É grave, portanto, que o atual governo acene com a possibilidade de instalação de uma base militar norte-americana no Brasil (contrária ao seu próprio discurso nacionalista), mas se recuse a ratificar um pacto migratório concebido para que nações e comunidades lidem da melhor forma possível com a migração, estimulando a cooperação entre países e o compromisso dos governos com a proteção dos direitos humanos de migrantes e refugiados, inclusive para enfrentar o tráfico internacional de pessoas.
Nesse contexto, não será surpresa o aumento de críticas ao presidente e ao seu chanceler. De que maneira o Brasil continuará comprometido com uma agenda para o desenvolvimento sustentável se, para Ernesto Araújo – discípulo de pregadores do ceticismo climático e do antiglobalismo, entre outras ideias extemporâneas que nem deveriam merecer atenção midiática – o aquecimento global é uma conspiração marxista?
A mensagem subliminar com a extinção da Subsecretaria Geral de Meio Ambiente, Energia e Ciência e Tecnologia do Itamaraty já indica que não há respaldo para que diplomatas brasileiros atuem de forma propositiva em foros internacionais para promoção de políticas que visem à segurança climática. Tal retrocesso terá graves impactos na agenda comercial, mas também no soft power da diplomacia brasileira acumulada durante décadas, principalmente quando os países mais progressistas, democráticos e inclusivos cada vez mais se alinham com a Agenda 2030.
Tal agenda transformou-se hoje em uma bússola com metas específicas para que não apenas os governos, mas também o setor privado e as organizações da sociedade civil possam cuidar melhor das pessoas e do planeta, frente a uma geopolítica cada vez mais complexa e desalinhada. Negá-la tornará o Brasil incapaz de implementar um modelo de desenvolvimento que traga benefícios no presente para a maioria dos brasileiros e brasileiras – não para as poucas elites –, sem comprometer as gerações futuras.

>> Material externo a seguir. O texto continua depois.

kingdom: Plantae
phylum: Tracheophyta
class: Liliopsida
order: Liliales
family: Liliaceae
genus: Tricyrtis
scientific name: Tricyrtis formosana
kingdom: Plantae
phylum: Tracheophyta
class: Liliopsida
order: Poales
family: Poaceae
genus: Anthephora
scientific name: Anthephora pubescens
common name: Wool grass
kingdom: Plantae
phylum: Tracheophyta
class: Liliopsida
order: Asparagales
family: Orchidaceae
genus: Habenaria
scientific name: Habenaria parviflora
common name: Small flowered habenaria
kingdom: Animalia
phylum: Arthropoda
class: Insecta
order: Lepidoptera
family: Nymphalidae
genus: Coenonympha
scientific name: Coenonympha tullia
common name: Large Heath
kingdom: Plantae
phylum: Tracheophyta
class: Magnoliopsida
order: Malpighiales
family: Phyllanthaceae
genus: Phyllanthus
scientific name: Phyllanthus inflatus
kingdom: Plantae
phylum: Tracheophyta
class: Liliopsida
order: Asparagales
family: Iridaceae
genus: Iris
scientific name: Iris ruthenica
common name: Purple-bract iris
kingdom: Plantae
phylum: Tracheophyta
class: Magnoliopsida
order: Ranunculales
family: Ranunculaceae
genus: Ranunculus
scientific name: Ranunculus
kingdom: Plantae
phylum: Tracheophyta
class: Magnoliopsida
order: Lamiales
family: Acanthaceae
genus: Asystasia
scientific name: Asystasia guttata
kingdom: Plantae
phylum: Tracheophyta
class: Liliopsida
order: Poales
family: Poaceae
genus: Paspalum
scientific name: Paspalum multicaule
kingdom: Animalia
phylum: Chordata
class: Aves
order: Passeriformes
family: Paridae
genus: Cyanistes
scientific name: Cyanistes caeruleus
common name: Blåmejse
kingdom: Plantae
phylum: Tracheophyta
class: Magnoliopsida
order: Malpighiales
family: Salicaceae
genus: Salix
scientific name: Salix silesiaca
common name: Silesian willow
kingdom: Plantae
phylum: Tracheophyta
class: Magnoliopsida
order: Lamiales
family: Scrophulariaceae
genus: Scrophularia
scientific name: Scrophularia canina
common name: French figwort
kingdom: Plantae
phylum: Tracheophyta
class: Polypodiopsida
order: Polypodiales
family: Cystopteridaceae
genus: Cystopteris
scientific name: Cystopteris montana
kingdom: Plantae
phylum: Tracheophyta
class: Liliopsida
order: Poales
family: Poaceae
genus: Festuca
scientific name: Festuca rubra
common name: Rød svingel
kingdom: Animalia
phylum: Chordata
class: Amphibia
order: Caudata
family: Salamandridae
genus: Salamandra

Frente aos graves indícios de retrocessos na política externa e interna que os ODS articulam, o Grupo de Trabalho da Sociedade Civil para Agenda 2030 (GTSC A2030) reafirma a importância da Resolução 70/1 e não medirá esforços para seguir divulgando seu conteúdo. Chamamos a atenção de que as agendas nacionais e internacionais cada vez mais precisam caminhar de mãos dadas. Pelo bem das pessoas e do planeta, esperamos que os 17 ODS continuem sendo implementados no Brasil, pois, se já não estava fácil avançar na contenção das mudanças climáticas, no combate à pobreza, às desigualdades e às imensas injustiças que o país enfrenta, agora, diante de um governo cujas lideranças políticas e técnicas se mostram descomprometidas com os direitos sociais, econômicos e ambientais, o desafio será ainda maior.